Source
Welcome to Pipefish!
Welcome to Pipefish, a new programming language. This is version 0.4.9, a working prototype; you shouldn't use it in production but it's good enough at this point for you to install it and play around with it. (Note: at time of writing, July 30th, I have just changed the main branch from the prototype treewalker to the compiler/vm implementation. It is therefore probably rather flaky and needs me to test it hard for a couple of weeks.)
There are batteries included; there is tooling; there are plenty of features including some you've never heard or thought of.
Pipefish aims to be a delightful general-purpose language particularly suitable for rapid development of CRUD apps. With the semantics of a functional language, with syntax borrowed from mainstream productivity languages (specifically Python and Go), and with inspiration mainly from SQL and Excel — Pipefish is not quite like anything you've ever seen. But it is also a very practical language that exists to solve some very ordinary "white-collar" problems.
It is my hope either that Pipefish itself will one day be used in production, or (given my amateur status and lack of time) that this project will get enough attention that my ideas will be copied by people with more money and personnel and expertise. To this end, please add a star to the repo! Thank you!
Instructions for installing Pipefish can be found here, as part of a general manual/tutorial wiki that tells you everything you need to know to code in Pipefish. There are lots of other supporting documents.
A little Pipefish
Here is some sample code: you should find it readable.
cmd // An imperative command.
greet :
get name from Input("What's your name? ")
post "Hello " + name + "!"
def // A pure function.

◆ Raw records
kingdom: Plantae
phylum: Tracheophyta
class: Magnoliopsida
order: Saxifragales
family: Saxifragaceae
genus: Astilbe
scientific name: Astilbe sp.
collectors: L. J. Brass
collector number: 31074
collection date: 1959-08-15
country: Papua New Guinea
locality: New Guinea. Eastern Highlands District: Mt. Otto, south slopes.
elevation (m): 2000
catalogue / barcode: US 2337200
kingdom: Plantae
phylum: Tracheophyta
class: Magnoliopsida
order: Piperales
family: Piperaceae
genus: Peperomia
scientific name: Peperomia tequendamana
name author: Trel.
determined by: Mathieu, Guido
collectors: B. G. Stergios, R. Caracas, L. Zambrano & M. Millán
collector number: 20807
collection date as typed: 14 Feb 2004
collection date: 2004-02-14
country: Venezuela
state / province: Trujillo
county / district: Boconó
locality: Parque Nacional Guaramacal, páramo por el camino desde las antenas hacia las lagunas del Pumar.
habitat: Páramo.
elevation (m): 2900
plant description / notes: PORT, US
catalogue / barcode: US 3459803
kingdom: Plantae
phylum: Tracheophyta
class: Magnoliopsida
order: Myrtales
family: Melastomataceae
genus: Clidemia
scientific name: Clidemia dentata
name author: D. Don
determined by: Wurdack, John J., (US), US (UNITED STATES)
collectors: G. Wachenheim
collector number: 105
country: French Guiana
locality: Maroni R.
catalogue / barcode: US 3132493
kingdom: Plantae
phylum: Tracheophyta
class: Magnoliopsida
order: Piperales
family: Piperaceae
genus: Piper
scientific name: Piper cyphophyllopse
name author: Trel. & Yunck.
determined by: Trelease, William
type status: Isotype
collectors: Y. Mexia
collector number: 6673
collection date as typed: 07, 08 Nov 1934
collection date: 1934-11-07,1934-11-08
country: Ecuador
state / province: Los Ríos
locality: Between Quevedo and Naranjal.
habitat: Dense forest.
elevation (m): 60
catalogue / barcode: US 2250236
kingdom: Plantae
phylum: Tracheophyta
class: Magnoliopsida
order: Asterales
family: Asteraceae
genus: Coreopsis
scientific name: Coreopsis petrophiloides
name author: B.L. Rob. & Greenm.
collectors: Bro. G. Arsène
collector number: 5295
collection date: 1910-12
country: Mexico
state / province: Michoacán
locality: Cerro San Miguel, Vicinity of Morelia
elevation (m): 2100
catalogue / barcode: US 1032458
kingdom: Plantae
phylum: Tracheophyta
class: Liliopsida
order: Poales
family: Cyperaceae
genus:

◆ What to work on
1. Put this sentence from the Pipefish introduction into French: "Pipefish aims to be a delightful general-purpose language particularly suitable for rapid development of CRUD apps."
2. Go on with the Pipefish introduction from its last line.
The listing plays no part in what comes next.

◆ Answers provided
1. Pipefish se veut un langage généraliste agréable, particulièrement adapté au développement rapide d'applications CRUD.

2.
factorial(n) :
n == 0 :
1
n > 0 :
n * factorial n - 1
else :
error "can't take the factorial of a negative number"
Distinguishing features
Here are some of Pipefish's more distinctive features:
- Pipefish services have a functional core, imperative shell architecture, in which a thin layer of IO sits on top of pure functional business logic.
- All values are immutable; all comparison is by value.
- Functions are pure and referentially transparent.
- Local constants of functions are defined in a block at the end of the function and evaluated only if/when required. (You don't know how nice this is until you've tried it.)
- Free order of intitialization also helps you to write your scripts top-down.
- Abstraction is achieved by overloading and duck-typing. There is multiple dispatch.
- Field names of structs are first-class objects. Indexing structs and maps overloads the same operator.
- While Pipefish is very dynamic (as illustrated in the previous two points) it is also very strongly typed, much more so than any mainstream dynamic language.
- Pipefish is REPL-oriented, with hotcoding to make it easy to code and test incrementally.
- The REPL is also a development environment and framework. It lets you test your code, write permanent tests, ask for help, interact with error messages, configure your services, deploy them to the web and manage access to them.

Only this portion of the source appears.